BRIEF:
Exact copy, no pictures: reproduce every record below as it stands.

Stored data entries:
:::
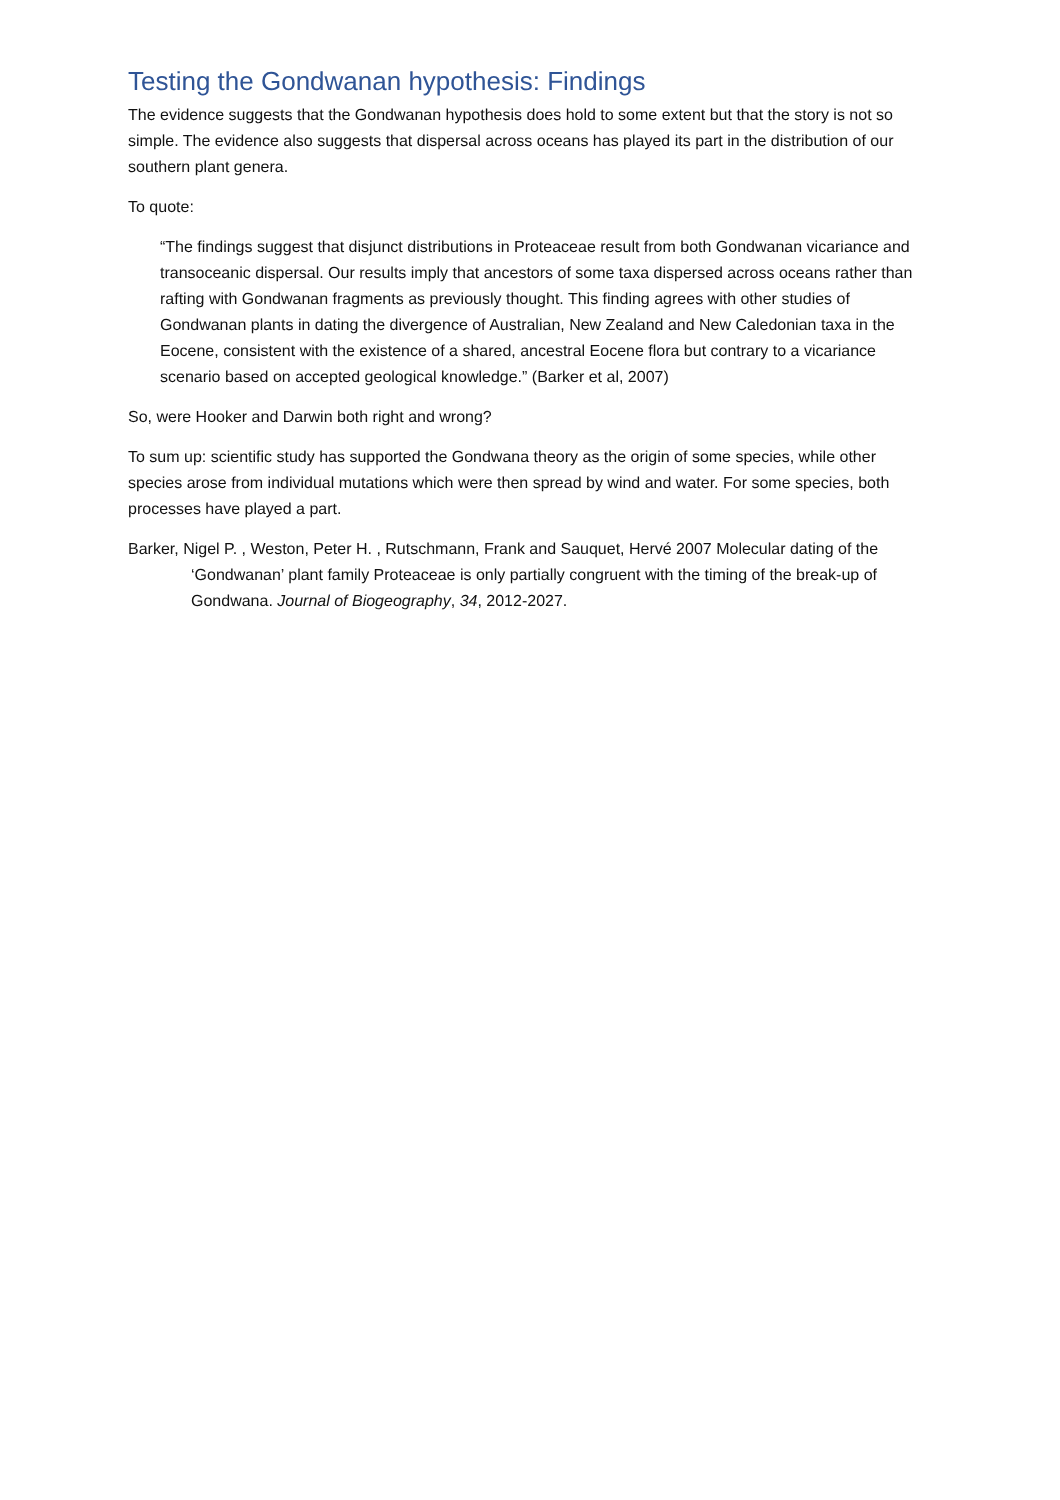Testing the Gondwanan hypothesis: Findings
The evidence suggests that the Gondwanan hypothesis does hold to some extent but that the story is not so simple. The evidence also suggests that dispersal across oceans has played its part in the distribution of our southern plant genera.
To quote:
“The findings suggest that disjunct distributions in Proteaceae result from both Gondwanan vicariance and transoceanic dispersal. Our results imply that ancestors of some taxa dispersed across oceans rather than rafting with Gondwanan fragments as previously thought. This finding agrees with other studies of Gondwanan plants in dating the divergence of Australian, New Zealand and New Caledonian taxa in the Eocene, consistent with the existence of a shared, ancestral Eocene flora but contrary to a vicariance scenario based on accepted geological knowledge.” (Barker et al, 2007)
So, were Hooker and Darwin both right and wrong?
To sum up: scientific study has supported the Gondwana theory as the origin of some species, while other species arose from individual mutations which were then spread by wind and water. For some species, both processes have played a part.
Barker, Nigel P. , Weston, Peter H. , Rutschmann, Frank and Sauquet, Hervé 2007 Molecular dating of the ‘Gondwanan’ plant family Proteaceae is only partially congruent with the timing of the break-up of Gondwana. Journal of Biogeography, 34, 2012-2027.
:::
EXPECTED OUTPUT:
Testing the Gondwanan hypothesis: Findings
The evidence suggests that the Gondwanan hypothesis does hold to some extent but that the story is not so simple. The evidence also suggests that dispersal across oceans has played its part in the distribution of our southern plant genera.
To quote:
“The findings suggest that disjunct distributions in Proteaceae result from both Gondwanan vicariance and transoceanic dispersal. Our results imply that ancestors of some taxa dispersed across oceans rather than rafting with Gondwanan fragments as previously thought. This finding agrees with other studies of Gondwanan plants in dating the divergence of Australian, New Zealand and New Caledonian taxa in the Eocene, consistent with the existence of a shared, ancestral Eocene flora but contrary to a vicariance scenario based on accepted geological knowledge.” (Barker et al, 2007)
So, were Hooker and Darwin both right and wrong?
To sum up: scientific study has supported the Gondwana theory as the origin of some species, while other species arose from individual mutations which were then spread by wind and water. For some species, both processes have played a part.
Barker, Nigel P. , Weston, Peter H. , Rutschmann, Frank and Sauquet, Hervé 2007 Molecular dating of the ‘Gondwanan’ plant family Proteaceae is only partially congruent with the timing of the break-up of Gondwana. Journal of Biogeography, 34, 2012-2027.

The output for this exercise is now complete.